2. Do any of the new BioBrick parts (or devices) that you made this year raise any safety issues? If yes, o Did you document these issues in the Registry? o How did you manage to handle the safety issue? o How could other teams learn from your experience?

None of our newly engineered BioBrick parts raise safety issues. On the contrary, our system may actually help in reducing risk overall because if the platform works it will reduce the usage of chemicals associated with protein purification.

As previously stated as a safety measure the Taq polymerase part has been mutated in such a way that it will no longer bind to DNA. Through these mutations we eliminate its function and will just be a harmless globular protein in the cell. According to the MSDS, Taq polymerase does not produce any toxic compounds but may do so in the presence of strong oxidising agents/bases, degrade to form CO and CO2. In such an event, this side effect can be combated simply by ventilating the area.

If a biopart, for example the modified Taq polymerase, mutated back to bind to E. coli DNA it might kill the cell. This however is unlikely and in any case would only result in the destruction of some E. coli.

3. Is there a local biosafety group, committee, or review board at your institution?

Yes. Our supervisor, Dr. Leonard Pattenden is on the biosafety committee. There was an internal requirement to complete a project risk assessment to cover all areas of the project. Our project has been deemed low risk. Additionally, our project required registration for a “dealing” under Australian regulations from the Office of the Gene Technology Regulator (OGTR).

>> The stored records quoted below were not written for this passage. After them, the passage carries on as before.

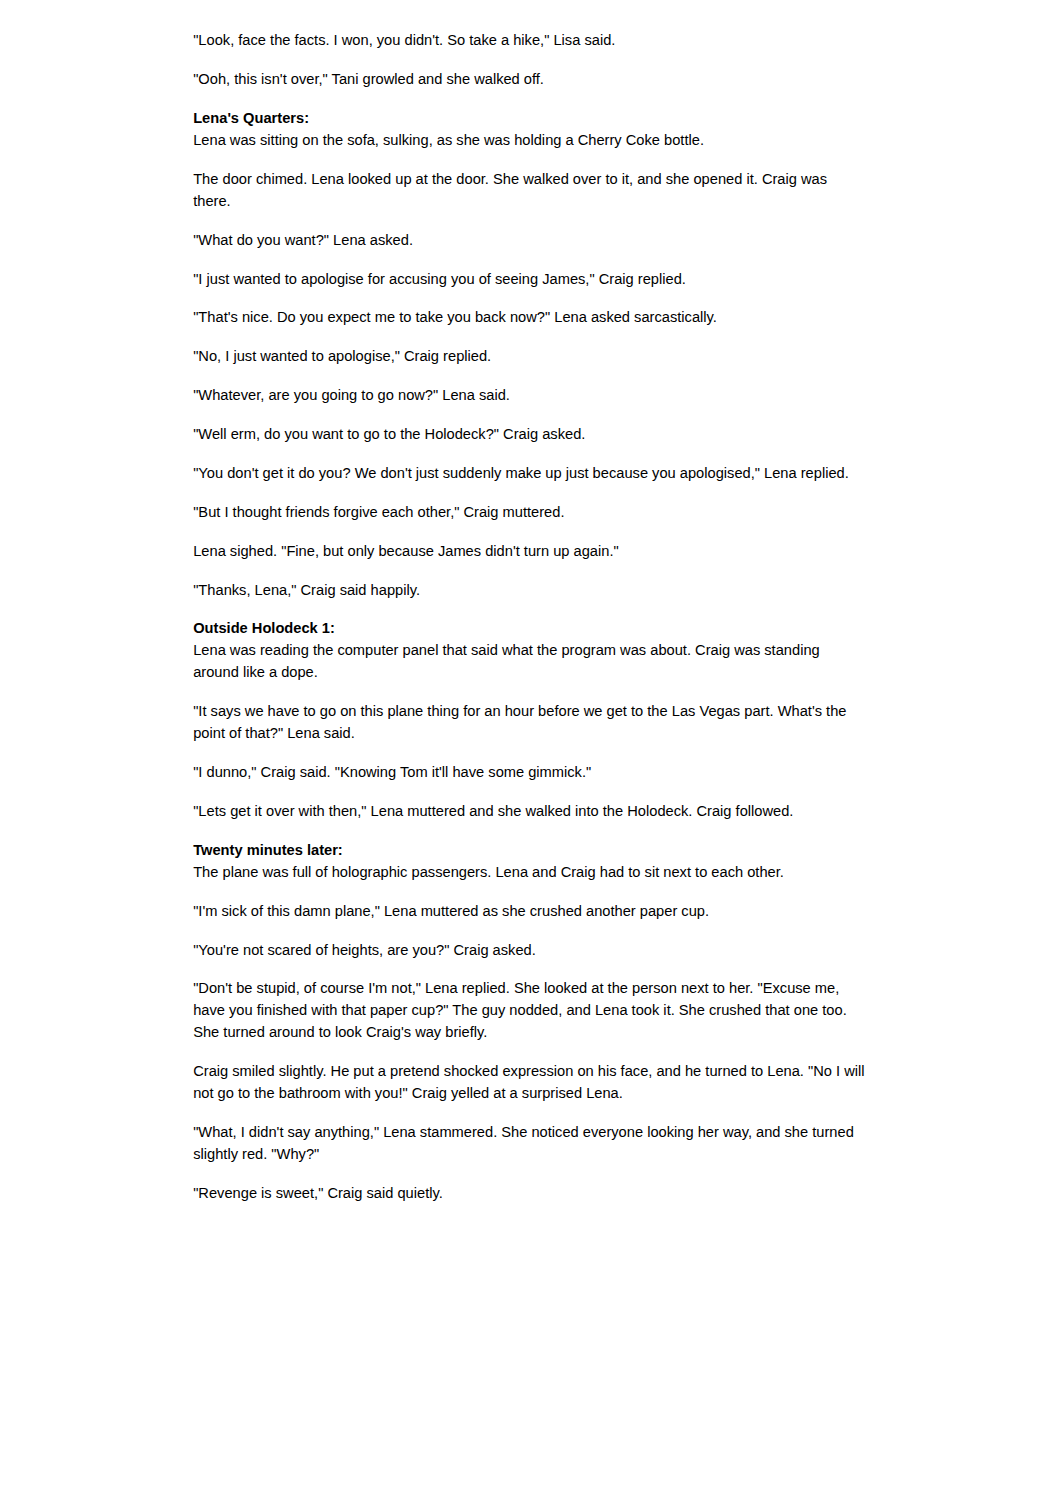"Look, face the facts. I won, you didn't. So take a hike," Lisa said.
"Ooh, this isn't over," Tani growled and she walked off.
Lena's Quarters:
Lena was sitting on the sofa, sulking, as she was holding a Cherry Coke bottle.
The door chimed. Lena looked up at the door. She walked over to it, and she opened it. Craig was there.
"What do you want?" Lena asked.
"I just wanted to apologise for accusing you of seeing James," Craig replied.
"That's nice. Do you expect me to take you back now?" Lena asked sarcastically.
"No, I just wanted to apologise," Craig replied.
"Whatever, are you going to go now?" Lena said.
"Well erm, do you want to go to the Holodeck?" Craig asked.
"You don't get it do you? We don't just suddenly make up just because you apologised," Lena replied.
"But I thought friends forgive each other," Craig muttered.
Lena sighed. "Fine, but only because James didn't turn up again."
"Thanks, Lena," Craig said happily.
Outside Holodeck 1:
Lena was reading the computer panel that said what the program was about. Craig was standing around like a dope.
"It says we have to go on this plane thing for an hour before we get to the Las Vegas part. What's the point of that?" Lena said.
"I dunno," Craig said. "Knowing Tom it'll have some gimmick."
"Lets get it over with then," Lena muttered and she walked into the Holodeck. Craig followed.
Twenty minutes later:
The plane was full of holographic passengers. Lena and Craig had to sit next to each other.
"I'm sick of this damn plane," Lena muttered as she crushed another paper cup.
"You're not scared of heights, are you?" Craig asked.
"Don't be stupid, of course I'm not," Lena replied. She looked at the person next to her. "Excuse me, have you finished with that paper cup?" The guy nodded, and Lena took it. She crushed that one too. She turned around to look Craig's way briefly.
Craig smiled slightly. He put a pretend shocked expression on his face, and he turned to Lena. "No I will not go to the bathroom with you!" Craig yelled at a surprised Lena.
"What, I didn't say anything," Lena stammered. She noticed everyone looking her way, and she turned slightly red. "Why?"
"Revenge is sweet," Craig said quietly.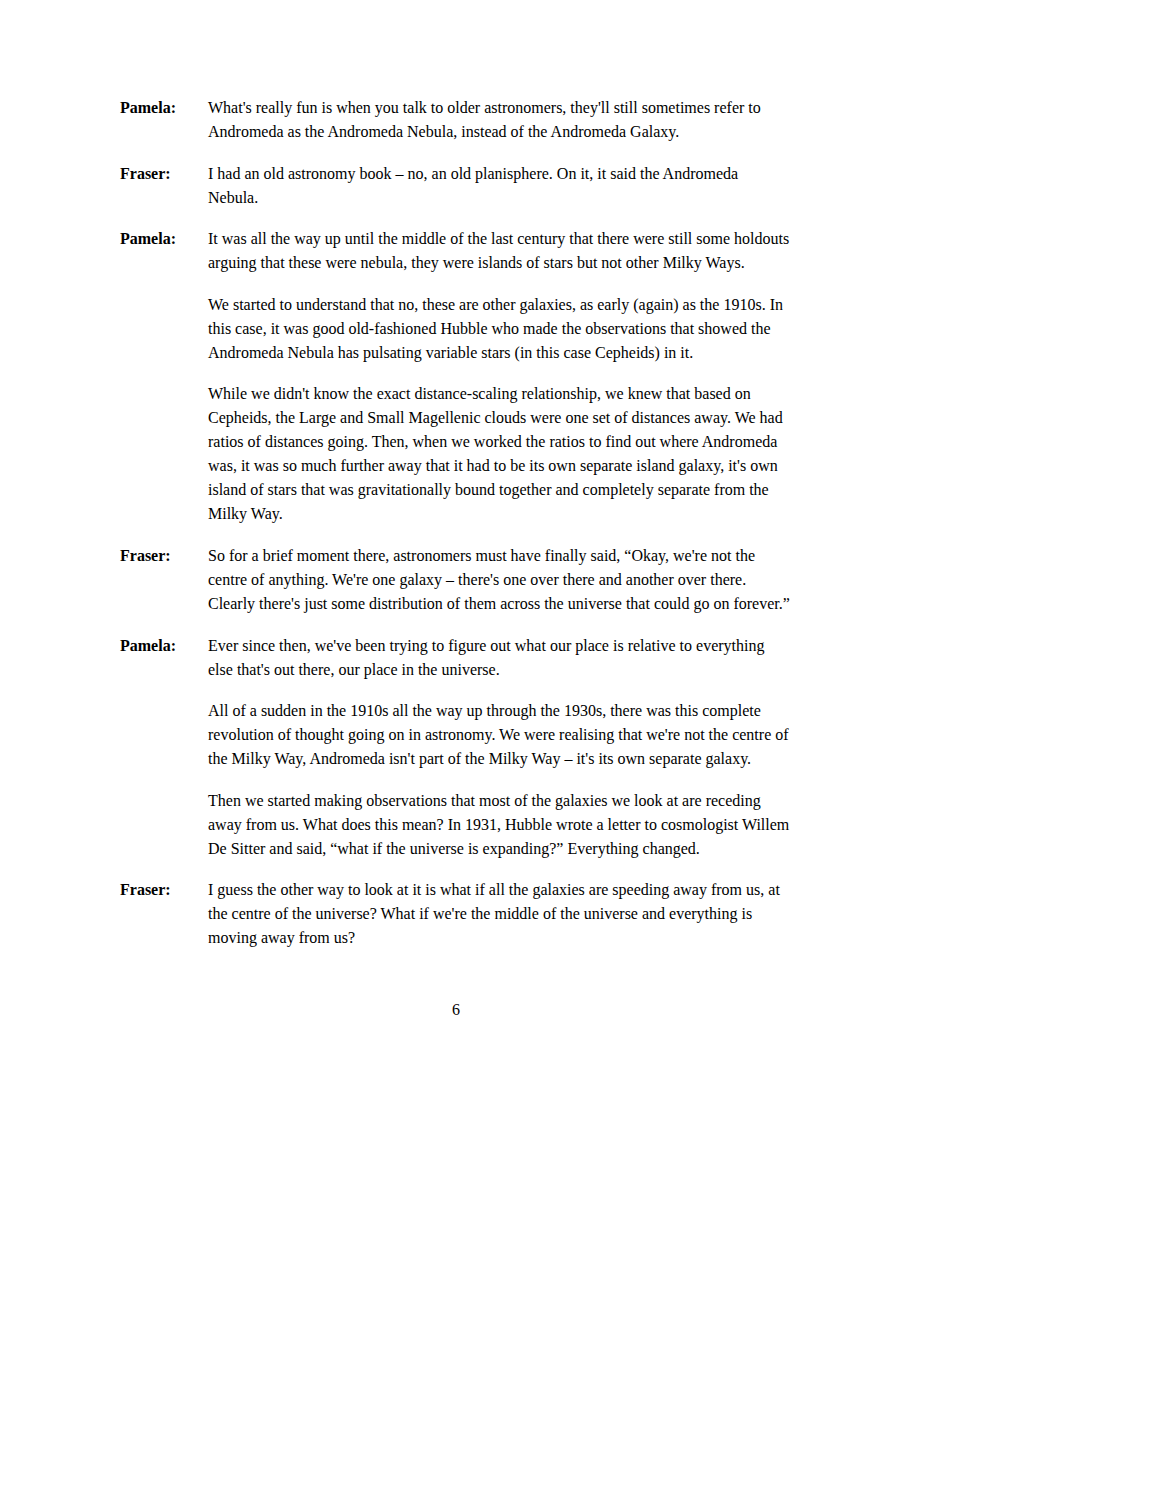Pamela:
What's really fun is when you talk to older astronomers, they'll still sometimes refer to Andromeda as the Andromeda Nebula, instead of the Andromeda Galaxy.
Fraser:
I had an old astronomy book – no, an old planisphere. On it, it said the Andromeda Nebula.
Pamela:
It was all the way up until the middle of the last century that there were still some holdouts arguing that these were nebula, they were islands of stars but not other Milky Ways.
We started to understand that no, these are other galaxies, as early (again) as the 1910s. In this case, it was good old-fashioned Hubble who made the observations that showed the Andromeda Nebula has pulsating variable stars (in this case Cepheids) in it.
While we didn't know the exact distance-scaling relationship, we knew that based on Cepheids, the Large and Small Magellenic clouds were one set of distances away. We had ratios of distances going. Then, when we worked the ratios to find out where Andromeda was, it was so much further away that it had to be its own separate island galaxy, it's own island of stars that was gravitationally bound together and completely separate from the Milky Way.
Fraser:
So for a brief moment there, astronomers must have finally said, “Okay, we're not the centre of anything. We're one galaxy – there's one over there and another over there. Clearly there's just some distribution of them across the universe that could go on forever.”
Pamela:
Ever since then, we've been trying to figure out what our place is relative to everything else that's out there, our place in the universe.
All of a sudden in the 1910s all the way up through the 1930s, there was this complete revolution of thought going on in astronomy. We were realising that we're not the centre of the Milky Way, Andromeda isn't part of the Milky Way – it's its own separate galaxy.
Then we started making observations that most of the galaxies we look at are receding away from us. What does this mean? In 1931, Hubble wrote a letter to cosmologist Willem De Sitter and said, “what if the universe is expanding?” Everything changed.
Fraser:
I guess the other way to look at it is what if all the galaxies are speeding away from us, at the centre of the universe? What if we're the middle of the universe and everything is moving away from us?
6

4. Do you have any other ideas how to deal with safety issues that could be useful for future iGEM competitions? How could parts, devices and systems be made even safer through biosafety engineering?

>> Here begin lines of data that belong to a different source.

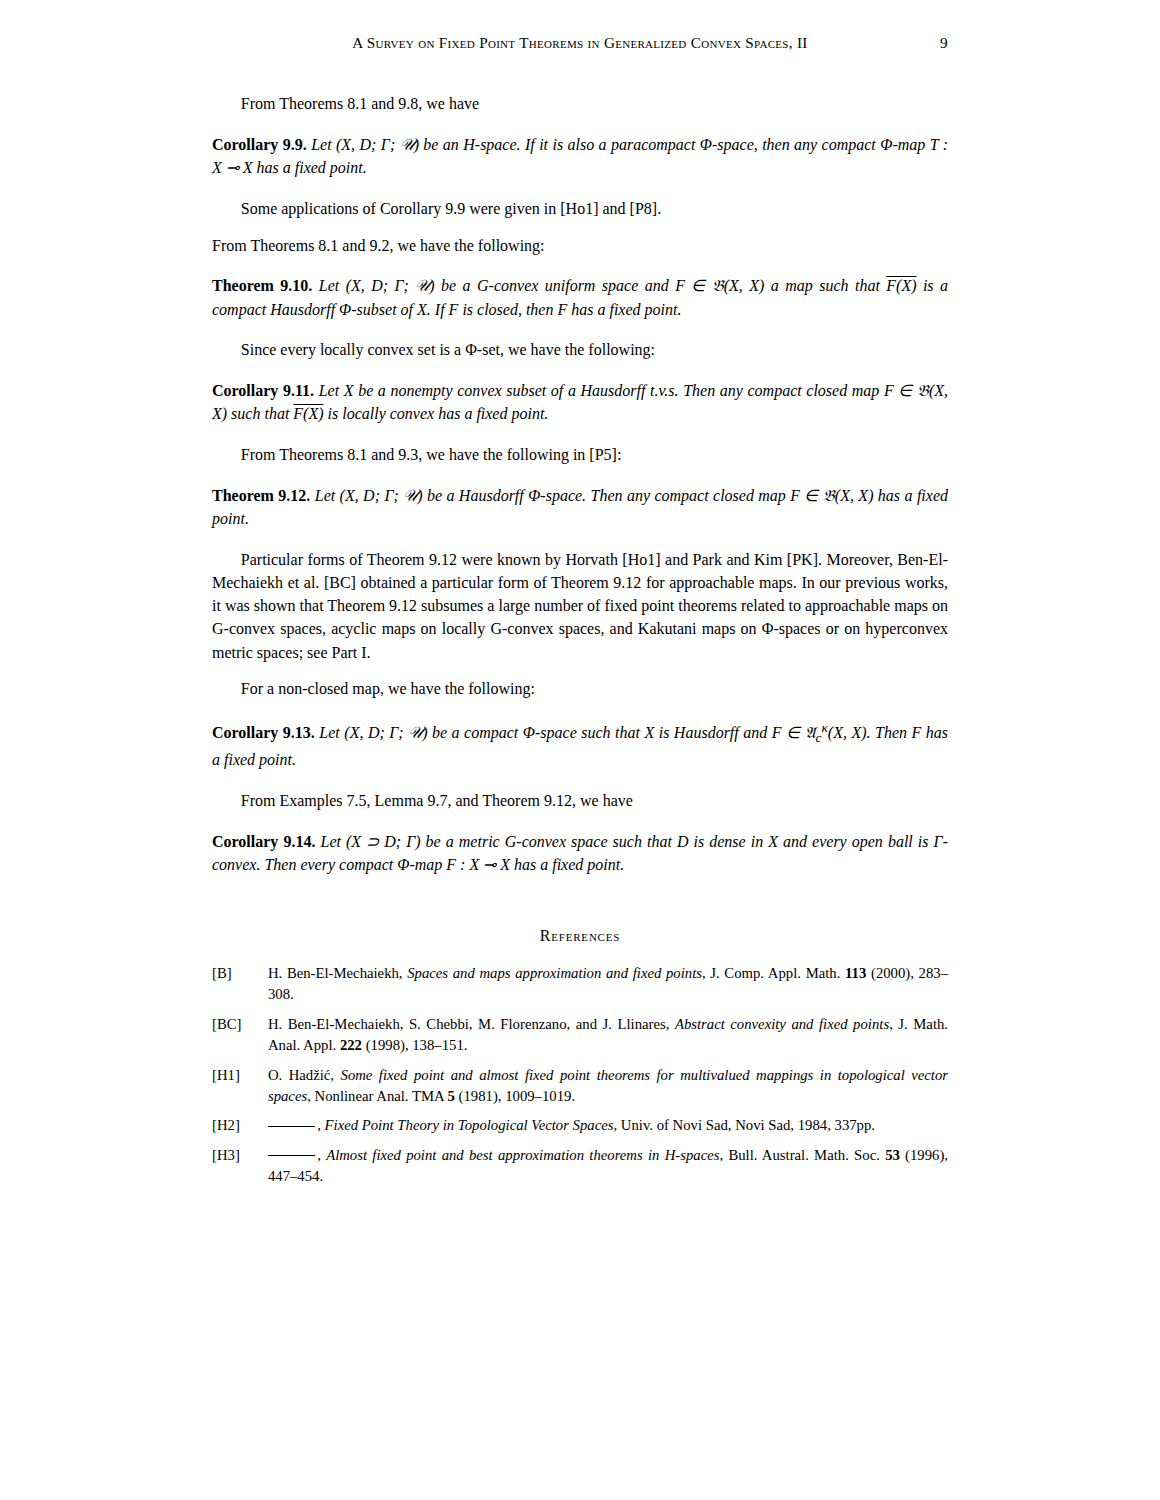A Survey on Fixed Point Theorems in Generalized Convex Spaces, II9
From Theorems 8.1 and 9.8, we have
Corollary 9.9. Let (X, D; Γ; 𝒰) be an H-space. If it is also a paracompact Φ-space, then any compact Φ-map T : X ⊸ X has a fixed point.
Some applications of Corollary 9.9 were given in [Ho1] and [P8].
From Theorems 8.1 and 9.2, we have the following:
Theorem 9.10. Let (X, D; Γ; 𝒰) be a G-convex uniform space and F ∈ 𝔅(X, X) a map such that F(X) is a compact Hausdorff Φ-subset of X. If F is closed, then F has a fixed point.
Since every locally convex set is a Φ-set, we have the following:
Corollary 9.11. Let X be a nonempty convex subset of a Hausdorff t.v.s. Then any compact closed map F ∈ 𝔅(X, X) such that F(X) is locally convex has a fixed point.
From Theorems 8.1 and 9.3, we have the following in [P5]:
Theorem 9.12. Let (X, D; Γ; 𝒰) be a Hausdorff Φ-space. Then any compact closed map F ∈ 𝔅(X, X) has a fixed point.
Particular forms of Theorem 9.12 were known by Horvath [Ho1] and Park and Kim [PK]. Moreover, Ben-El-Mechaiekh et al. [BC] obtained a particular form of Theorem 9.12 for approachable maps. In our previous works, it was shown that Theorem 9.12 subsumes a large number of fixed point theorems related to approachable maps on G-convex spaces, acyclic maps on locally G-convex spaces, and Kakutani maps on Φ-spaces or on hyperconvex metric spaces; see Part I.
For a non-closed map, we have the following:
Corollary 9.13. Let (X, D; Γ; 𝒰) be a compact Φ-space such that X is Hausdorff and F ∈ 𝔄cκ(X, X). Then F has a fixed point.
From Examples 7.5, Lemma 9.7, and Theorem 9.12, we have
Corollary 9.14. Let (X ⊃ D; Γ) be a metric G-convex space such that D is dense in X and every open ball is Γ-convex. Then every compact Φ-map F : X ⊸ X has a fixed point.
References
[B]
H. Ben-El-Mechaiekh, Spaces and maps approximation and fixed points, J. Comp. Appl. Math. 113 (2000), 283–308.
[BC]
H. Ben-El-Mechaiekh, S. Chebbi, M. Florenzano, and J. Llinares, Abstract convexity and fixed points, J. Math. Anal. Appl. 222 (1998), 138–151.
[H1]
O. Hadžić, Some fixed point and almost fixed point theorems for multivalued mappings in topological vector spaces, Nonlinear Anal. TMA 5 (1981), 1009–1019.
[H2]
, Fixed Point Theory in Topological Vector Spaces, Univ. of Novi Sad, Novi Sad, 1984, 337pp.
[H3]
, Almost fixed point and best approximation theorems in H-spaces, Bull. Austral. Math. Soc. 53 (1996), 447–454.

Ideally, risk assessments should be conducted for each individual depending on their experience and expertise in handling the chemicals/organisms and carrying out the protocols. In addition, each student should write a risk assessment of the protocols employed to complete the project. This way all students will know and understand the risks of each experiment being done.

Knowledge is power: the more information known about a newly created part/device/system, the easier it is to identify and combat the associated risks.

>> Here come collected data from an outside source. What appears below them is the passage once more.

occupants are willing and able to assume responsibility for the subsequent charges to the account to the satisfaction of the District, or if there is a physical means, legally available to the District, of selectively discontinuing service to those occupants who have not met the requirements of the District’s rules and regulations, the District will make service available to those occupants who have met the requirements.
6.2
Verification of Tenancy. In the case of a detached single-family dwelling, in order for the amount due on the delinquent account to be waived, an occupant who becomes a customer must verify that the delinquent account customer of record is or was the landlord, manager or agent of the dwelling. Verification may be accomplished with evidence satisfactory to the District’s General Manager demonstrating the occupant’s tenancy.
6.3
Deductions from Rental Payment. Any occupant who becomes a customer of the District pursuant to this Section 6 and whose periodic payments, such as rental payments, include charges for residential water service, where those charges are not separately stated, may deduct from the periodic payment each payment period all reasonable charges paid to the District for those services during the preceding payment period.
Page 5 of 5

5. Could there be an unplanned event or series of events involving your project, resulting in either death, injury, occupational illness, death, damage to equipment or property, or damage to the environment?

Any time a person steps into a laboratory there is a risk of a serious emergency occurring.. The likelihood of such an occurrence has been reduced due to the risk management techniques employed in the laboratory plus the oversight and training of students to comply with OHS best practice standards. It’s important to note however that risk assessments focus on the danger of the task as opposed to the skill level of the person carrying out the task (e.g. a postgraduate is less likely to injure themselves than an undergraduate). This means risk assessments on students need to be suitably adjusted.

6. Does your project require the exposure or release of the engineered organism to people or the environment (e.g. as medicine, for bioremediation)?

This project involves the creation of new technology to produce drugs at a large scale with high purity with a significantly lower cost. If the experiment is successful, the next step in this experiment would be testing the effect of these drugs on animal models. The bacterium itself would not be released, but the product created by it would.